1. Field of the Invention
The present invention relates to liquid-ejection recording heads for ejecting a liquid such as ink in droplet form onto a recording material such as paper, and also relates to methods for producing the liquid-ejection recording heads.
2. Description of the Related Art
A typical liquid-ejection head for use in liquid ejection recording includes fine outlets (orifices), flow channels leading to the outlets, and pressure-generating parts disposed in the flow channels to generate ejection pressure. The pressure-generating parts include pressure-generating elements such as electrothermal conversion elements. The electrothermal conversion elements are supplied with drive signals to cause a rapid temperature rise exceeding the nucleate boiling point of the liquid to be ejected, such as ink. The temperature rise generates bubbles in the liquid to produce pressure for ejecting droplets. The electrothermal conversion elements are supplied with drive signals according to recording information to selectively eject the liquid from the outlets.
Liquid-ejection heads capable of providing high-resolution, high-quality images have been in demand particularly in the field of inkjet recording using ink ejection. It is desirable for such liquid-ejection heads to have droplets of reduced size ejected from outlets and to allow the droplets to be ejected at constant volume and ejection speed.
To achieve such liquid ejection, the specification of U.S. Pat. No. 6,155,673 discloses a method for ejecting droplets by allowing bubbles generated by electrothermal conversion elements to communicate with the outside air. According to this method, the size of droplets ejected depends on the size of outlets and the distance between the electrothermal conversion elements and the outlets (hereinafter referred to as “element-outlet distance”), and therefore fine droplets of nearly the same size can be constantly ejected.
For inkjet recording heads based on the method described above, the element-outlet distance may be reduced to eject finer droplets and thereby create higher-resolution images. Also, the element-outlet distance must be accurately defined with high reproducibility to eject droplets of a desired size.
The specification of U.S. Pat. No. 5,478,606 discloses a method for producing an inkjet recording head with a predetermined element-outlet distance defined accurately with high reproducibility. In this method, a flow channel pattern is formed with a soluble resin on a substrate on which pressure-generating elements for generating ejection pressure are formed. The soluble resin layer is then coated with a solution prepared by dissolving in a solvent a coating resin containing an epoxy resin that is solid at room temperature to form a coating resin layer constituting, for example, channel partitions between the individual flow channels. Outlets are then formed in the coating resin layer. Finally, the soluble resin layer is removed by dissolution.
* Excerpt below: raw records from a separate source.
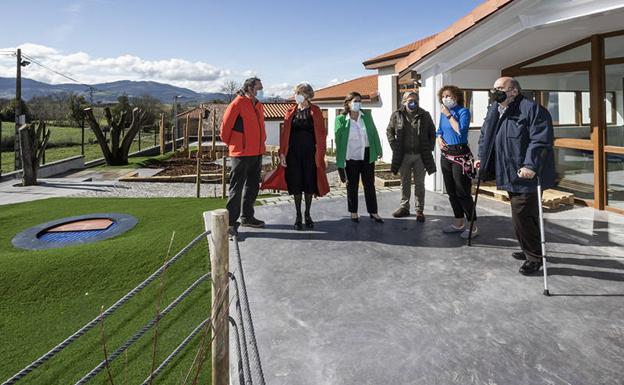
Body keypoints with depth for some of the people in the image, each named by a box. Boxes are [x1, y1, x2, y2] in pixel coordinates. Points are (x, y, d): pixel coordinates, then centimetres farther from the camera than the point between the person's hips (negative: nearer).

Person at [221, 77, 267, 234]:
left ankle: (247, 217, 29)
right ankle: (230, 221, 3)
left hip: (257, 153, 9)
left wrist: (261, 142, 16)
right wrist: (229, 143, 1)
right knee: (236, 188, -4)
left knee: (252, 186, 16)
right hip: (241, 153, -8)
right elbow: (225, 125, -11)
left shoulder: (258, 105, 14)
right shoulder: (237, 103, -12)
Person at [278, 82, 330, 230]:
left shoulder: (315, 112, 2)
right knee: (296, 183, 3)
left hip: (310, 152, -1)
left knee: (309, 182, 5)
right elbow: (285, 133, 5)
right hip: (294, 153, 2)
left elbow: (322, 133, -1)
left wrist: (320, 153, -8)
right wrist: (282, 153, -3)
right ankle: (298, 216, 14)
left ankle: (307, 215, 19)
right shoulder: (291, 112, 8)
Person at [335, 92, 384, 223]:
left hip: (367, 156, 3)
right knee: (352, 185, 9)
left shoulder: (366, 116, 2)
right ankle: (353, 212, 22)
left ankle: (373, 212, 18)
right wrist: (339, 160, -7)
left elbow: (374, 133, 8)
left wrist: (378, 150, 6)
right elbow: (338, 139, -5)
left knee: (369, 184, 8)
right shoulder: (341, 119, -6)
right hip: (351, 157, -2)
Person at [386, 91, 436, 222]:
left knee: (419, 184, 5)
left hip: (420, 155, 0)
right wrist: (394, 145, -1)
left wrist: (429, 147, 0)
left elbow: (432, 132, 10)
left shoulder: (425, 115, 2)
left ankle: (419, 210, 13)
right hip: (403, 155, 1)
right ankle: (404, 207, 23)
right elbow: (389, 131, 9)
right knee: (405, 183, 11)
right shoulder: (397, 115, 1)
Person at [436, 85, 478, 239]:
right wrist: (439, 139, 0)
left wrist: (448, 115, -15)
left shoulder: (463, 111, -8)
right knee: (451, 191, 12)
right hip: (445, 155, 7)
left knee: (462, 191, -8)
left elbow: (461, 130, -21)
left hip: (460, 154, -7)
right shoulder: (443, 113, 12)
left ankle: (472, 226, 1)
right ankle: (459, 223, 24)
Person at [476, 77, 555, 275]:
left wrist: (531, 165, -27)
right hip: (510, 175, 8)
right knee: (522, 215, 18)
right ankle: (529, 250, 33)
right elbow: (485, 136, 25)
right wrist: (482, 157, 21)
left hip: (527, 176, -8)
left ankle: (534, 257, 9)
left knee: (522, 216, -8)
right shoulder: (493, 110, 13)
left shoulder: (531, 109, -13)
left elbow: (541, 140, -21)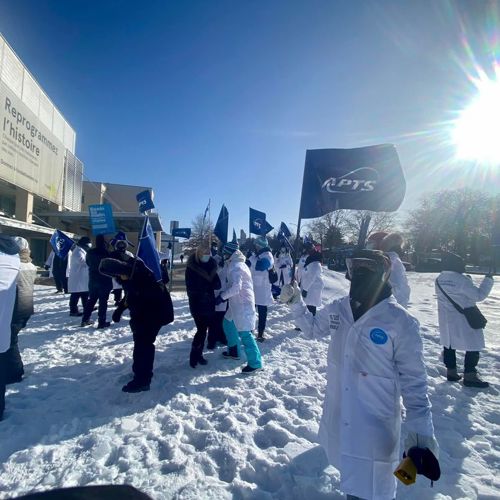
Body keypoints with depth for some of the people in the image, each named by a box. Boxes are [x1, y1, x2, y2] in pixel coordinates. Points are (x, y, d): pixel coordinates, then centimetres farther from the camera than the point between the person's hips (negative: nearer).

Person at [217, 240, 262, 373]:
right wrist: (224, 294, 6)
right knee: (228, 324, 22)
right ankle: (234, 351, 36)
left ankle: (255, 362, 2)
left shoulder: (235, 266, -18)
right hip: (238, 302, 11)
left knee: (244, 333, -7)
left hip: (243, 303, -11)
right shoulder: (236, 263, 14)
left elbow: (236, 287, -28)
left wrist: (222, 296, -20)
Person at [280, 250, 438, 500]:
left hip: (375, 424, -5)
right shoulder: (338, 309, -6)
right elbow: (312, 328, 11)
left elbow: (413, 379, -11)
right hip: (338, 414, 5)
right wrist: (295, 302, -2)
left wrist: (420, 427, -11)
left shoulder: (401, 322, -20)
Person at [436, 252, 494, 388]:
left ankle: (451, 372, 25)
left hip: (446, 321, 6)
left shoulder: (439, 280, -1)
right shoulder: (462, 280, -23)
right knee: (473, 346, 10)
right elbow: (479, 295, -14)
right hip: (464, 321, -6)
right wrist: (488, 279, -4)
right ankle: (470, 376, 16)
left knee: (448, 345, 16)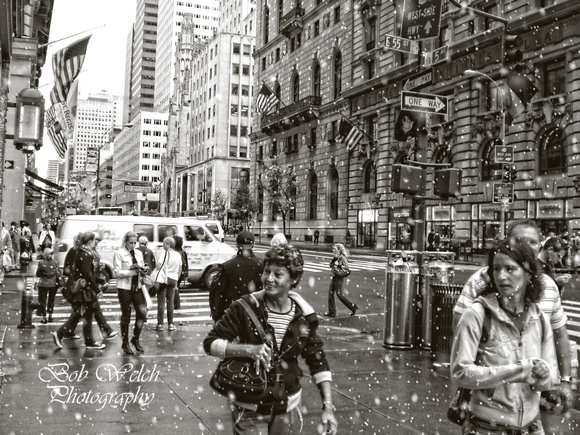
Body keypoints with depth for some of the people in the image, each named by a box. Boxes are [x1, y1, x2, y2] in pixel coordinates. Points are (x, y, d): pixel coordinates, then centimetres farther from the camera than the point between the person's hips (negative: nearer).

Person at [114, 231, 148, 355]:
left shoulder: (139, 253, 10)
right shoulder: (119, 253, -7)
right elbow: (118, 273, -13)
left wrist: (143, 270, -8)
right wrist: (134, 271, -23)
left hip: (137, 287, 5)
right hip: (124, 288, -5)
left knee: (142, 312, -3)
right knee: (126, 316, 4)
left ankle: (136, 339, 16)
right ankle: (125, 343, 18)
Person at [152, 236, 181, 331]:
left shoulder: (163, 253, -10)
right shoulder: (178, 255, 9)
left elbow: (160, 267, -18)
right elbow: (179, 270, 12)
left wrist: (157, 281, -20)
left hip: (163, 279, -5)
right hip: (173, 279, 5)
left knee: (161, 302, 1)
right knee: (170, 302, 11)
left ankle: (160, 324, 3)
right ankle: (170, 324, 11)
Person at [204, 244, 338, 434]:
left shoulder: (304, 316, -7)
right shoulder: (245, 308, -14)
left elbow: (318, 362, 1)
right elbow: (210, 342, -11)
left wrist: (328, 407, -5)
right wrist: (248, 349, -26)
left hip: (288, 408, 3)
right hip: (249, 410, -2)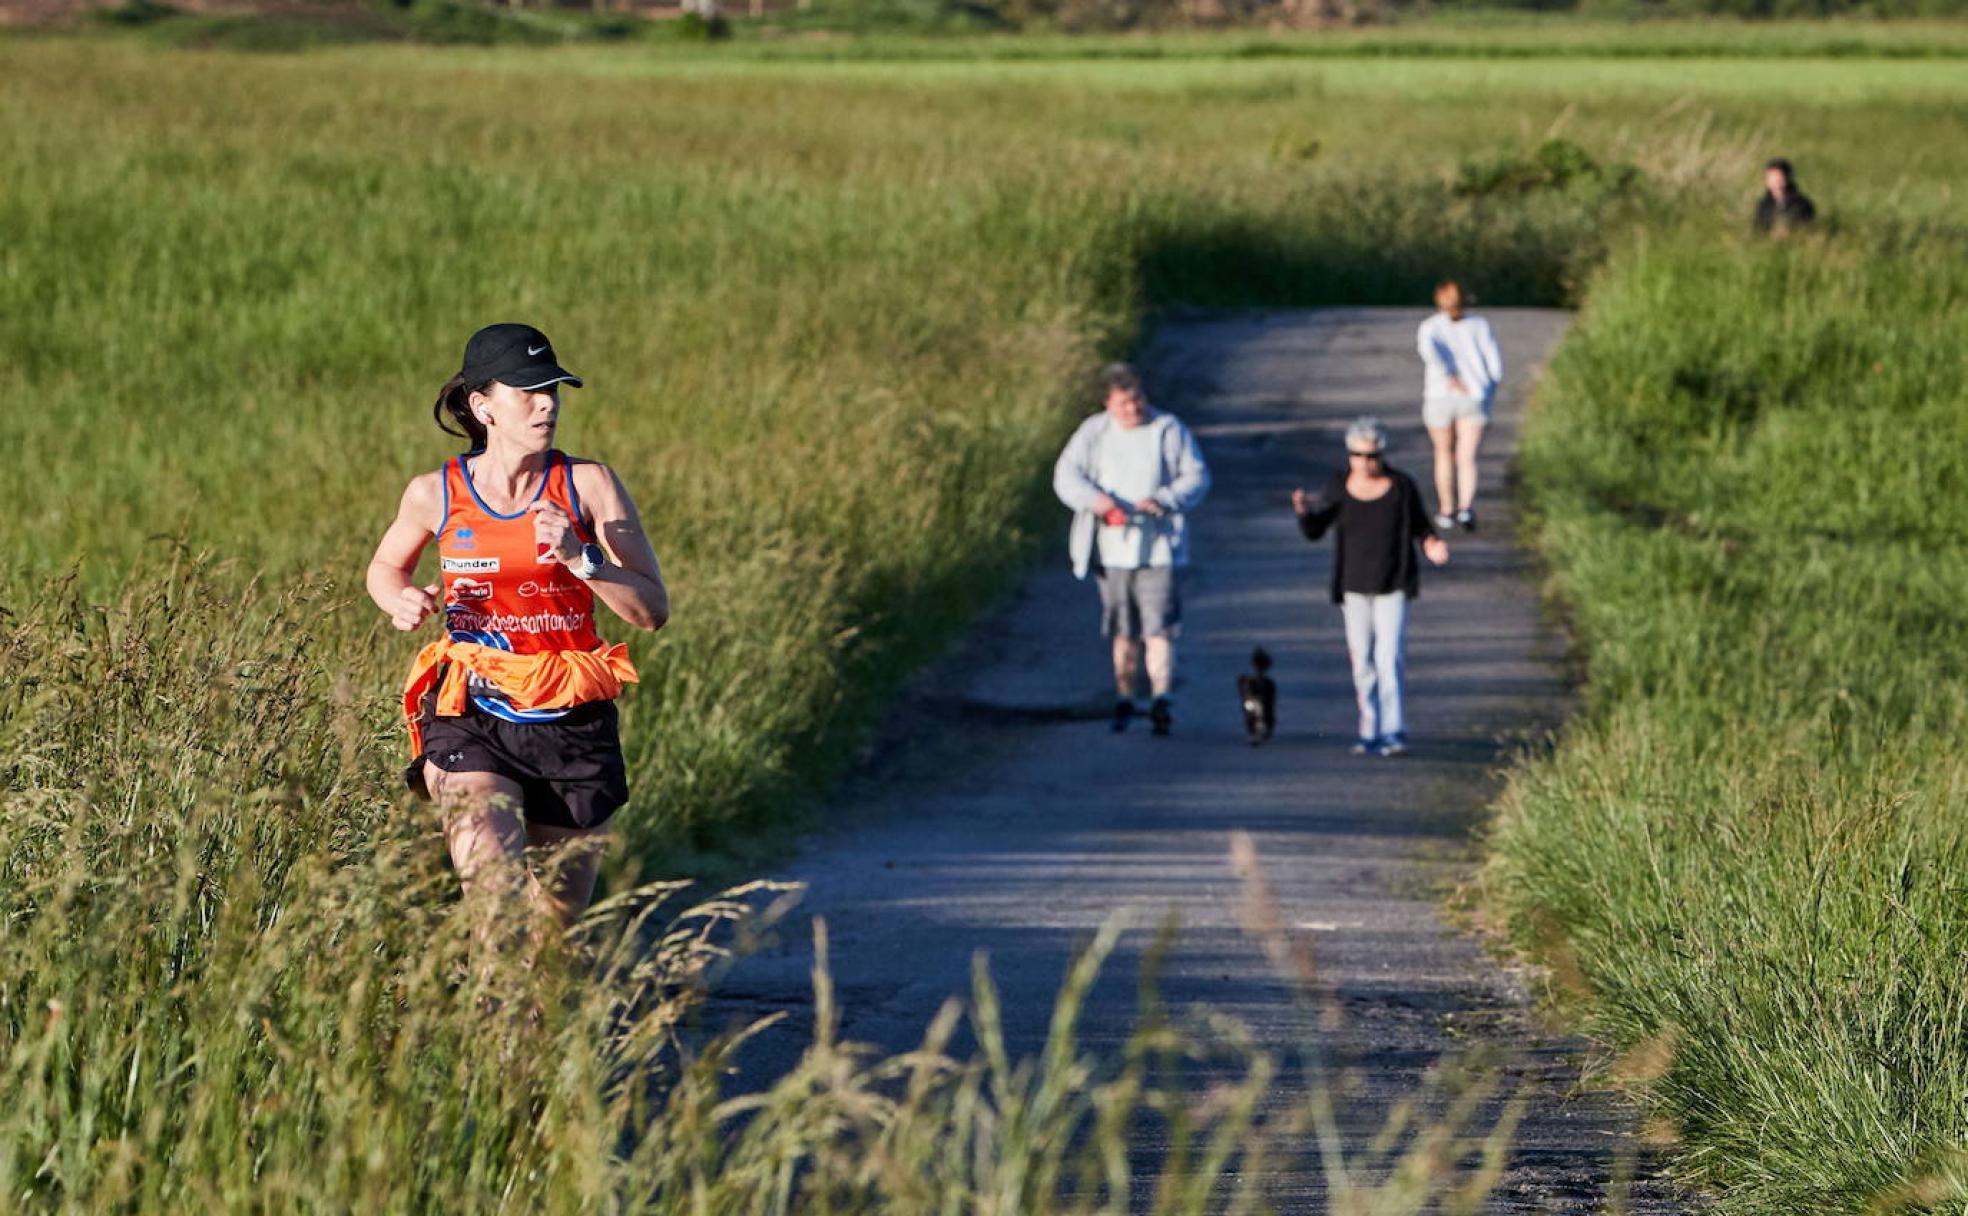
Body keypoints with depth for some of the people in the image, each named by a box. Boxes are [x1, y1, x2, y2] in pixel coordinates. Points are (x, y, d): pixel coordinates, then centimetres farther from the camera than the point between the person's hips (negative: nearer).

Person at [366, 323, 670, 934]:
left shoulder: (588, 485, -4)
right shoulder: (436, 494, -2)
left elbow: (653, 609, -6)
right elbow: (385, 567, 19)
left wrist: (579, 557, -21)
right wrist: (402, 601, -4)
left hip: (572, 722, 1)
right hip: (471, 717, -1)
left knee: (557, 913, 15)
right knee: (492, 891, -26)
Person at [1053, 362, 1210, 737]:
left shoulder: (1168, 430, 1)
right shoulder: (1094, 432, 5)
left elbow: (1197, 477, 0)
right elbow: (1066, 475, -2)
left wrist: (1163, 501, -18)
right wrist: (1094, 499, -22)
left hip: (1158, 548, -3)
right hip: (1113, 548, 3)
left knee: (1158, 625, -13)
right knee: (1124, 631, 10)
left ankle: (1162, 699, -18)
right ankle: (1125, 700, 18)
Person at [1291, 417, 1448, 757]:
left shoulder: (1401, 486, -6)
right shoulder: (1339, 488, -2)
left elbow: (1420, 526, 5)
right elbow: (1313, 531, 0)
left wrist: (1431, 546, -16)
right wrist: (1304, 511, -21)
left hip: (1393, 587, -2)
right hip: (1355, 587, 2)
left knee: (1390, 657, -14)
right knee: (1362, 662, 5)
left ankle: (1393, 732, -14)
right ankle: (1370, 732, 15)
In addition to higher image resolution and quality, higher throughput is demanded of such inkjet recording heads. To achieve higher throughput, the refilling of flow channels with ink after the ejection of droplets must be accelerated so that ejection frequency (drive frequency) can be increased. The reduction in the flow resistance of ink supply channels leading from an inlet to outlets is desired for accelerated refilling.
Liquid-ejection heads having ink supply channels with reduced flow resistance are disclosed in Japanese Patent Laid-Open Nos. 10-095119 and 10-034928. These publications disclose liquid-ejection heads in which the height of ink supply channels is larger near an inlet than near pressure-generating elements and methods for producing the liquid-ejection heads. According to the methods disclosed in these publications, a portion of a substrate from near the inlet to near the pressure-generating elements is trimmed to relatively increase the channel height near the inlet. This increases the cross-sectional area of the ink supply channels to reduce the flow resistance thereof. Thus, the methods disclosed in these publications propose an effective approach to achieving higher throughput.
For the method disclosed in U.S. Pat. No. 5,478,606, however, simply trimming the substrate more deeply for reduced flow resistance causes the following problem. The soluble resin layer having the flow channel pattern is depressed on a trimmed portion of the substrate, and thus the overlying coating resin layer is thickened on the depressed portion. As a result, the channel height is decreased by the increase in the thickness of the coating resin layer.
On the other hand, increasing the cross-sectional area of the flow channels in the lateral direction thereof, rather than in the depth direction thereof, undesirably poses difficulty in increasing the density at which the outlets are arranged.